Gartner’s vision of a silo-breaking ‘marketing hub’

A prediction of where ad technology is leading the industry

Gartner media analyst Marty Kihn is one who believes the industry is moving towards a time when brand marketing teams will execute everything — email, advertising, content, in-store signage, broadcast media planning — from a single, deeply-integrated data and technology stack. At the recent Adobe Summit, Kihn outlined his remarkably clear vision of what that would look like.

Kihn said that this all-in-one technology will combine all the data that a marketer collects, from retail stores, offline and digital campaigns, loyalty programs, third party partnerships and everything in between. Marketers will be able to activate that data for targeting and personalization across every digital and analog channel available, be it search, display, broadcast, outdoor, email, mobile apps, social media, push notifications, e-commerce, in-store marketing or user experience design.

There are a number of terms floating around to describe this capability: the cloud, platform or suite. Kihn thinks the best term is “marketing hub.”

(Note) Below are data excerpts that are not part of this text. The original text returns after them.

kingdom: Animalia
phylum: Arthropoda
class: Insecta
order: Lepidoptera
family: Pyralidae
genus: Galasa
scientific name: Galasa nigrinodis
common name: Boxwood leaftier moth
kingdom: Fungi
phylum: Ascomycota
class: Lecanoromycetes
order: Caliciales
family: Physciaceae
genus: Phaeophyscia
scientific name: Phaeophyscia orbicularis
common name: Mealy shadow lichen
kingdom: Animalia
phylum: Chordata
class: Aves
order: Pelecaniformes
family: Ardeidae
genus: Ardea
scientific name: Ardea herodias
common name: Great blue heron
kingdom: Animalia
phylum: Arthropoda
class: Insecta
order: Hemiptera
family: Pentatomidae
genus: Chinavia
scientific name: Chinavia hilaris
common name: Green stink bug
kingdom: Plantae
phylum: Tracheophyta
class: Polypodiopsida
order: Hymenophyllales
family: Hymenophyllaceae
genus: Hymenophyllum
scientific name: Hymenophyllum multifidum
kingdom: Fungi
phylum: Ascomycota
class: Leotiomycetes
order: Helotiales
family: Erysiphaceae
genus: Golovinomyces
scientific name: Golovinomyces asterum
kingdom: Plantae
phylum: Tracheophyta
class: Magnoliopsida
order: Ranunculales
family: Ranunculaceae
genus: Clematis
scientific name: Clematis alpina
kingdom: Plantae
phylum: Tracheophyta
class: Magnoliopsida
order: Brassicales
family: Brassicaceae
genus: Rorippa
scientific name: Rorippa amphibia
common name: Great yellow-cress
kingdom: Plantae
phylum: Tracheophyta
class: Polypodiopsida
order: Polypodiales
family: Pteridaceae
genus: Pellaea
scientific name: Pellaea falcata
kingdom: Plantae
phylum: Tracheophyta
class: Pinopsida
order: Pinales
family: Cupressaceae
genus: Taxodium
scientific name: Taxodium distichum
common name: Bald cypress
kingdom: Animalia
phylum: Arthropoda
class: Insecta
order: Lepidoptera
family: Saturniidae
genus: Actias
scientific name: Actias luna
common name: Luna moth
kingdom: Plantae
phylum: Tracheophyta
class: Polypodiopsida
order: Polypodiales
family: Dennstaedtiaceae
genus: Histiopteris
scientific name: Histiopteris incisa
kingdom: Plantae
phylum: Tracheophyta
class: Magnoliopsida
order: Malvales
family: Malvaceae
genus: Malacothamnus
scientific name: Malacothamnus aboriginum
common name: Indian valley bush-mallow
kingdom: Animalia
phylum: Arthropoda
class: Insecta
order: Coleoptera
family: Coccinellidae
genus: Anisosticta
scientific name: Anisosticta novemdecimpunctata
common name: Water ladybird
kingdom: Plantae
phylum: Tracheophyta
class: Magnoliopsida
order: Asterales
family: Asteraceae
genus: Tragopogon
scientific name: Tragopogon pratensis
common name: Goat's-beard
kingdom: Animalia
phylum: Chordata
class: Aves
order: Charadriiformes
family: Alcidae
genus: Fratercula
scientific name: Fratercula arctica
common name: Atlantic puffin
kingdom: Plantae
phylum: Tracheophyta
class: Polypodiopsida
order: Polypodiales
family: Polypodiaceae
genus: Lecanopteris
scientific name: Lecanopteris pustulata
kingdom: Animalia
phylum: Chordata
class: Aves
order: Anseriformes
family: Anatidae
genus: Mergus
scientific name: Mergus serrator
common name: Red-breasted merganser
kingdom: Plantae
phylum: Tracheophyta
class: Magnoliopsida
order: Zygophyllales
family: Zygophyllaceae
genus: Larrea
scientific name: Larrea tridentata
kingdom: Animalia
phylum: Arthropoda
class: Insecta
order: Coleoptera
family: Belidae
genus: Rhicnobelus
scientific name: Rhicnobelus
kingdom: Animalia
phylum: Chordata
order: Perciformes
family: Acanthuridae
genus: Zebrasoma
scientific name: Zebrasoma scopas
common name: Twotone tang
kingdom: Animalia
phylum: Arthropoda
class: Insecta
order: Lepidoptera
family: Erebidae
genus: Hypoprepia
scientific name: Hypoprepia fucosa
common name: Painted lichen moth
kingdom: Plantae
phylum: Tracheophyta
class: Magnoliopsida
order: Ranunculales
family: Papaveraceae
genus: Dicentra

“The way we define ‘hub,’ it doesn’t necessarily have to be [from] a single vendor,” he told an audience of marketers and engineers at Adobe Summit. “A hub is more of a state of mind. It’s something marketers need to get done, and it needs to have certain capabilities. It could be five different vendors all working together. But the point is, [it] is the whole, and [it] is greater than the sum of the parts.”

Despite the myriad platforms and solutions available to marketers, it’s still “early days” for this vision, Kihn said.

“Nobody has a perfectly functioning hub, although there are some that claim they do,” he said. Gartner has analyzed more than 2,000 companies in and around the digital marketing tech space, and of those, few vendors can deliver on the hub’s promise — though Adobe, Oracle and Salesforce are making strides.

So what does it take to make your tech stack into a hub? Kihn said there are four major components.

1. Master Audience Profiles: All your data in one place
Most CMOs say they have so much data they don’t know what to do with it.

Data onboarding tools and data management platforms (DMPs) are helping to solve that problem by ingesting huge amounts of information, but enterprise marketers still have to juggle a handful of databases that are siloed off from each other by channel.

With a “master audience profile,” each customer gets a single identifier, which ties together all the information the company has about them, and makes it available to every channel of the marketing plan.

Master audience profiles don’t necessarily require all that data to be in one place; sometimes it needs to be separated, like when personally identifiable information is involved. Kihn said he expects the solution will take the form of a federated database, a meta-layer that ties together each of the different platforms where data is stored and managed.

2. Collaborative Workflow: Everyone has access
Kihn said the most overlooked criteria for a marketing hub is that it has to understand how the team that’s using it is going to work together. More than one marketer, and likely more than one agency, is going to be involved in coordinating a marketing plan of the scope he describes. Everyone involved needs to be able to access the capabilities to execute their part of the campaign — and they need to be able to share data, assets, reports and lots more.

“Workflow is neglected and underrated,” he said. “Basically it’s a way to organize your team, your assets, whatever you’re creating, and make it available across your channels.”

3. Intelligent Orchestration: The algorithms to make it go
Coordination of so many different channels, data sources and team members takes more than dumb assembly-line automation. A hub needs to be intelligent enough to understand how results in one channel affect another, and what to do about it. Kihn calls this component the “conductor” of the marketer’s orchestra.

That same algorithm engine needs to be able to make decisions about which individuals see which messages when, and in what order. It needs to understand how customers behave and how to reach them. Kihn said this dual role also makes it the “end-point” of the hub, the part that comes into contact with the consumer.

4. Unified Measurement and Optimization: Turn analytics into better performance
It’s not enough to measure and report on a campaign’s performance. With today’s technology, marketers can be constantly monitoring their campaigns and making course-corrections in real-time. Intelligent marketing platforms can go a step further, and use that information to optimize the delivery and content strategy while still in-market.

Most marketers are still focusing on descriptive and diagnostic analytics, Kihn said — reviewing past strategies, drilling down on then, and learning from them. But a hub needs to be predictive and prescriptive. It needs to not only generate recommendations, but apply them, on an ongoing basis.

“I think it’s safe to say 1 in 5 marketers is doing some kind of predictive analytics. It’s at a nascent stage.” But the days of digital analysis and manual response are dwindling, he said. A hub will take that next step.